Paradoxalmente, o individualismo é uma marca forte. Justamente pela trama sustentar-se em terreno pantanoso. Desta forma, o que se constitui em identidade é buscado com unhas e dentes. Até a mais extensa vaidade comparece. Ou, melhor dito, com uma angústia de quem de várias formas está perdido dentro de si mesmo – emocionalmente, sexualmente, artisticamente. É a busca de uma reestruturação para que essa vaidade não diminua, porque só com ela o sujeito se sustenta como voz literária (não esquecer que se tratam de dois escritores).

Há momentos em que diversas cenas parecem truques de prestidigitação. Em que o ilusionismo brotou para nos enganar. Quem é quem. E, identificado, é como, é por quê?

Um dos pontos mais essenciais da obra é a eterna disputa, naturalmente dotada de um certo sigilo, talento contra talento. Se um é mais artista que o outro, não importa: Alejandro Peñales, por exemplo, está convicto que Paulo Toledo “nunca aprendera a terminar uma boa história”. Não há argumentação, senão uma convivência que se entremeia entre o envenenamento e o imenso interesse pelos passos do outro. Mas os fortes temperamentos  fazem com quem tais passos os levem em direções diferentes e, assim, em definitivo se perdem.

Entretanto, não se pode afirmar que houve perda. A própria anotação acerca do suicídio que o “suicida” lê serve de metáfora, espécie de sugestão de retratar o desejo do outro pelo seu desaparecimento. Tão autêntico que, não se matando Alejandro, Paulo o faz por ele mesmo.

Tão inusitada, ficcionista da surpresa, que em seu romance a autora neste trecho “Até onde a mente humana consegue separar realidade e imaginação? Sanidade e loucura? Prosa e poesia? Maldade e bondade? Vida e morte? Essas são as perguntas principais que permeiam o novo livro de Alejandro Peñales (...)” parece estar falando do próprio NOITES PRETAS E BRANCAS. Uma sinopse plenamente cabível.
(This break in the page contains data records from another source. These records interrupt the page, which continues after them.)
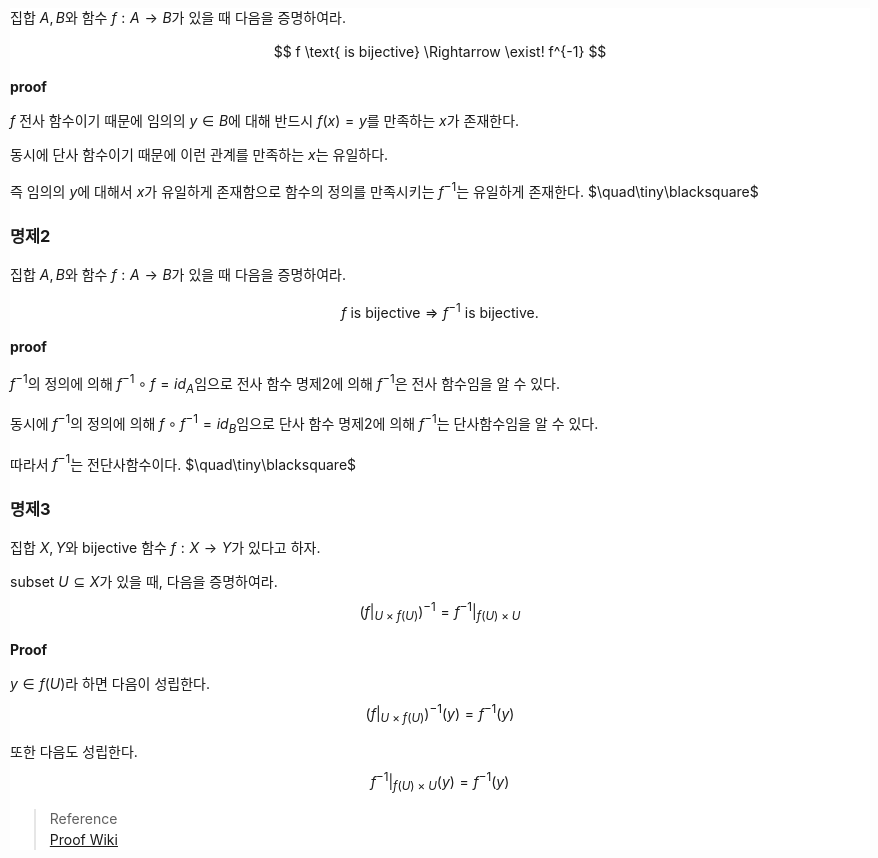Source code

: 집합 $A,B$와 함수 $f : A \rightarrow B$가 있을 때 다음을 증명하여라.

$$ f \text{ is bijective} \Rightarrow \exist! f^{-1} $$

**proof**

$f$ 전사 함수이기 때문에 임의의 $y \in B$에 대해 반드시 $f(x)=y$를 만족하는 $x$가 존재한다.

동시에 단사 함수이기 때문에 이런 관계를 만족하는 $x$는 유일하다.

즉 임의의 $y$에 대해서 $x$가 유일하게 존재함으로 함수의 정의를 만족시키는 $f^{-1}$는 유일하게 존재한다. $\quad\tiny\blacksquare$

### 명제2

집합 $A,B$와 함수 $f : A \rightarrow B$가 있을 때 다음을 증명하여라.

$$ f \text{ is bijective} \Rightarrow f^{-1} \text{ is bijective}. $$

**proof**

$f^{-1}$의 정의에 의해 $f^{-1} \circ f = id_A$임으로 전사 함수 명제2에 의해 $f^{-1}$은 전사 함수임을 알 수 있다.

동시에 $f^{-1}$의 정의에 의해 $f \circ f^{-1} = id_B$임으로 단사 함수 명제2에 의해 $f^{-1}$는 단사함수임을 알 수 있다.

따라서 $f^{-1}$는 전단사함수이다. $\quad\tiny\blacksquare$

### 명제3
집합 $X,Y$와 bijective 함수 $f: X \rightarrow Y$가 있다고 하자.

subset $U \subseteq X$가 있을 때, 다음을 증명하여라.
$$ (f|_{U \times f(U)})^{-1} = f^{-1}|_{f(U) \times U} $$

**Proof**

$y \in f(U)$라 하면 다음이 성립한다.
$$ (f|_{U \times f(U)})^{-1}(y) = f^{-1}(y) $$

또한 다음도 성립한다.
$$ f^{-1}|_{f(U) \times U} (y) = f^{-1}(y) $$


> Reference  
> [Proof Wiki](https://proofwiki.org/wiki/Restriction_of_Inverse_is_Inverse_of_Restriction)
Chega uma hora que Peñales necessita – quase questão de vida e morte – ler a si mesmo, e ler-se como se lesse a outro autor. O exibicionista pouco a pouco vai afundando num pântano onde, se a autoestima não baixa, a lógica dos fatos se fragmenta. E durante todo o enredo ele e o leitor se veem no desafio de montar o que talvez seja um quebra-cabeça, o que talvez seja um romance de tamanha excelência que num livro só cabem mais outro. Leitura dupla. Identidade com verso e reverso.

Destaca-se também, em alto registro, a linguagem. Em vários idiomas, mas, claro, 90% o português segurando a batuta. O suicídio do até então vivo Alejandro não será comprovado até ele descobrir que Paulo Toledo escrevia tudo – mudando nomes e circunstâncias – sobre Peñales. Num jogo verbal, transição narrativa inesperada, o enredo avança rápido e este romance termina na surpresa. Mais que isso, impossível.

Brilhante! Uma obra-prima de estrutura ficcional.